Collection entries
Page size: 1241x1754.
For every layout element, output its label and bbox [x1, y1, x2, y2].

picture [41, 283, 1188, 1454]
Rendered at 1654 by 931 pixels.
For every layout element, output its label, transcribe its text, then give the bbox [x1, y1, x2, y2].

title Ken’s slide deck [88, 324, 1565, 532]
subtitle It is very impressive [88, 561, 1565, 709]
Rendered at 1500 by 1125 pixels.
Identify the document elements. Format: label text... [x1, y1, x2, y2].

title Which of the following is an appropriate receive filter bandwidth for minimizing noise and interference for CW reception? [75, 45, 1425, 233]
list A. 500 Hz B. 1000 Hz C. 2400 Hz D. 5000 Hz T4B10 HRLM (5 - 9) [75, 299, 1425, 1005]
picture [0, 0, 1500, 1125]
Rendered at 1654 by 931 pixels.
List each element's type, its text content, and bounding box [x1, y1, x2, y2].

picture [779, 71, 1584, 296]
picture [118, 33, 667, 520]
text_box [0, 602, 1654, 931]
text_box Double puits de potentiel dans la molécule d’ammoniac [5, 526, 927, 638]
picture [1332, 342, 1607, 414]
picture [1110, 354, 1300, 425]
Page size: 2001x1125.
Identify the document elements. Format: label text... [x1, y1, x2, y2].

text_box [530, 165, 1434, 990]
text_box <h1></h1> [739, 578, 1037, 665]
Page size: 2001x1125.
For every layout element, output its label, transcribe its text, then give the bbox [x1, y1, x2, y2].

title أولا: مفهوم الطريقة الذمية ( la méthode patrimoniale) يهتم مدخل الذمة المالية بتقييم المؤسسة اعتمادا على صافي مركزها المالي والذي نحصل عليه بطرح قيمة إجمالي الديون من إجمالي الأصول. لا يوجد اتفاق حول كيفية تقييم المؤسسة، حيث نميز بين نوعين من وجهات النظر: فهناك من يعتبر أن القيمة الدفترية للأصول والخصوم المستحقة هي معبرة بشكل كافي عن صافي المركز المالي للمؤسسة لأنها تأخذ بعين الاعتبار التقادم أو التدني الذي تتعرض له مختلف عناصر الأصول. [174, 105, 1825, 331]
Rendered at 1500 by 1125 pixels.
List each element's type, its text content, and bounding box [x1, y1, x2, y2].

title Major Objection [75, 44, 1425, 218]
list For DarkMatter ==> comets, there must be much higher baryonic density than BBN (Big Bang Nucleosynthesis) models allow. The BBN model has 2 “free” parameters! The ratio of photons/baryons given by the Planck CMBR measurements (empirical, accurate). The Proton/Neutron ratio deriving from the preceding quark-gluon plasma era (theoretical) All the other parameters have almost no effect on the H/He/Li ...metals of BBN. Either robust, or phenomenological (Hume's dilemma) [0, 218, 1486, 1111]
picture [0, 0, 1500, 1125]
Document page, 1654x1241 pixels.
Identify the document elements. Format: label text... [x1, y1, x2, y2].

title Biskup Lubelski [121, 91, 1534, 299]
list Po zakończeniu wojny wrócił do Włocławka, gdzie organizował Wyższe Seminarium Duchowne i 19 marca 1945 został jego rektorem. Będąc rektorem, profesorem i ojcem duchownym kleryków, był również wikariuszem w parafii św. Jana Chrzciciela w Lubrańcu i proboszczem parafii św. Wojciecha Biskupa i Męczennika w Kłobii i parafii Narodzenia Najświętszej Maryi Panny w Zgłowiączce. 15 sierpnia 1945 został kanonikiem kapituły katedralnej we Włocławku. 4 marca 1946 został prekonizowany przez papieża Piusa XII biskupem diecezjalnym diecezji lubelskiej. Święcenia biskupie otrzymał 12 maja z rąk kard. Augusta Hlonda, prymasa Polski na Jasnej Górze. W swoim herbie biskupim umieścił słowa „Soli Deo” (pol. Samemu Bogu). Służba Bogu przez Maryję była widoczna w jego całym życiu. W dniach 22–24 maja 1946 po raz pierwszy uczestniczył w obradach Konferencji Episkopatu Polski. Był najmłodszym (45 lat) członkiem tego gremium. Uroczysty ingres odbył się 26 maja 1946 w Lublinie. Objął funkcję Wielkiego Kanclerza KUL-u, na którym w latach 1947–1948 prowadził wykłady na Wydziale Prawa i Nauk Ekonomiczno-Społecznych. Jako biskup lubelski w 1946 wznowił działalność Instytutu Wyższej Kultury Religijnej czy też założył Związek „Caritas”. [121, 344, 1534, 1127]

=== Set problem ===
Lay out the lines of the material above as a numbered list, skipping any blank lines. Start at the first line of the material and end at the line containing "subtitle It is".

=== Correct answer ===
1. Page size: 1241x1754.
2. For every layout element, output its label and bbox [x1, y1, x2, y2].
3. picture [41, 283, 1188, 1454]
4. Rendered at 1654 by 931 pixels.
5. For every layout element, output its label, transcribe its text, then give the bbox [x1, y1, x2, y2].
6. title Ken’s slide deck [88, 324, 1565, 532]
7. subtitle It is very impressive [88, 561, 1565, 709]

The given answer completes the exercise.